Le conformisme social ou légal n'est pas acceptable.

Est-ce que le conformisme social ou légal est acceptable ? Non. D'une part, parce qu'il y a de mauvaises lois qui interdisent ce qui n'est pas mal. Une loi qui exige que l'on dénonce toute personne qui parle contre le gouvernement par exemple. Personne ne voudrait s'y conformer, sachant que les personnes dénoncées seront emprisonnées, torturées et probablement tuées. Même si c'est une loi, nous devrions lui désobéir. D'autre part, il y a de mauvaises lois qui prescrivent quelque chose de mauvais: une loi exigeant la ségrégration raciale dans les hôtels et les restaurants par exemple. Le conformisme légal n'est donc pas acceptable.

Prémisse (3).
De plus, le conformisme social ou légal rend impossible le progrès en matière de morale.

Il n'y a pas de place pour les anti-conformistes et les réformateurs dans le genre de société conformiste auquel nous engage le relativiste. En effet, dans une société relativiste, tout le monde est conformiste. Par ailleurs, les lois seraient édictées à l'unanimité, puisque la contestation ou la critique individuelle n'a aucun sens. Il n'y a pas non plus de progrès moral possible. L'histoire de l'humanité regorge d'exemples de réformateurs et d'anti-conformistes dont le point de vue, isolé au départ, a gagné ensuite de plus en plus d'adhérents. Si la société avait été relativiste, jamais nous aurions vu ces grands réformateurs, tels Socrate, Jésus, Luther, Rousseau, Marx, Martin Luther King, Gandhi, Mao Tsé-Toung, et j'en passe, sortir de la masse afin de lutter contre l'esclage et l'oppression des démunis, et faire progresser la reconnaissance des droits de l'homme, des Noirs, des femmes et des animaux. Ces réformateurs ont critiqué certaines lois, habitudes, coutumes ou moeurs des sociétés dans lesquelles ils vivaient. Ils les ont critiqués parce qu'ils les jugeaient moralement inadmissibles. Ils ont fait appel à des idées définissant le bien et le mal, par opposition à ce que pensaient la plupart des gens à leur époque. Il n'est pas facile de dire ce qu'est le bien et le mal, mais c'est une idée que la plupart d'entre nous comprennont, à moins d'être des conformistes obéissant servilement aux règles sociales, comme nous y invite le relativisme.

Conclusion (C).
Par conséquent, le relativisme n'est pas valable.

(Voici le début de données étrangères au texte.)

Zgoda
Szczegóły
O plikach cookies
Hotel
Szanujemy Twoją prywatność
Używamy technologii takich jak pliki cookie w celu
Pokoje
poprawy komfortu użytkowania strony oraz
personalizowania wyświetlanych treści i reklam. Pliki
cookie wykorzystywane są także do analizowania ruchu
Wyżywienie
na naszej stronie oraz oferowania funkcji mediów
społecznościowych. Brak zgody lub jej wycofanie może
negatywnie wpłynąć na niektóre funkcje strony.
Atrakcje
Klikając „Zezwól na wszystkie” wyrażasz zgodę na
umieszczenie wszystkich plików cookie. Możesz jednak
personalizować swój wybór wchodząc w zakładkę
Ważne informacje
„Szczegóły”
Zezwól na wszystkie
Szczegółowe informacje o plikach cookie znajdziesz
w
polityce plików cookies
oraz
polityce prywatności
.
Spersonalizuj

Lorsqu'on développe la conception de la société à laquelle nous engage le relativisme, on peut conclure que le relativisme n'est certainement pas une position philosophique valable.


Références
Claire DENIS, David DESCENT, Jacques FOURNIER, Gille MILLETTE, Individu et société. Montréal, McGraw-Hill, 1991.
John HOSPERS, Human Conduct. Problems of Ethics. New York, 1982, 2e édition, chapitre 1.
Kai NIELSEN, Reason and Practice. A Modern Introduction to Philosophy. New York, Harper & Row, 1971, chapitre 23. Peter SINGER, éd., A Companion to Ethics, Londres, Blacwell, Blackwell Companions to Philosophy, 1993, pages 38-39.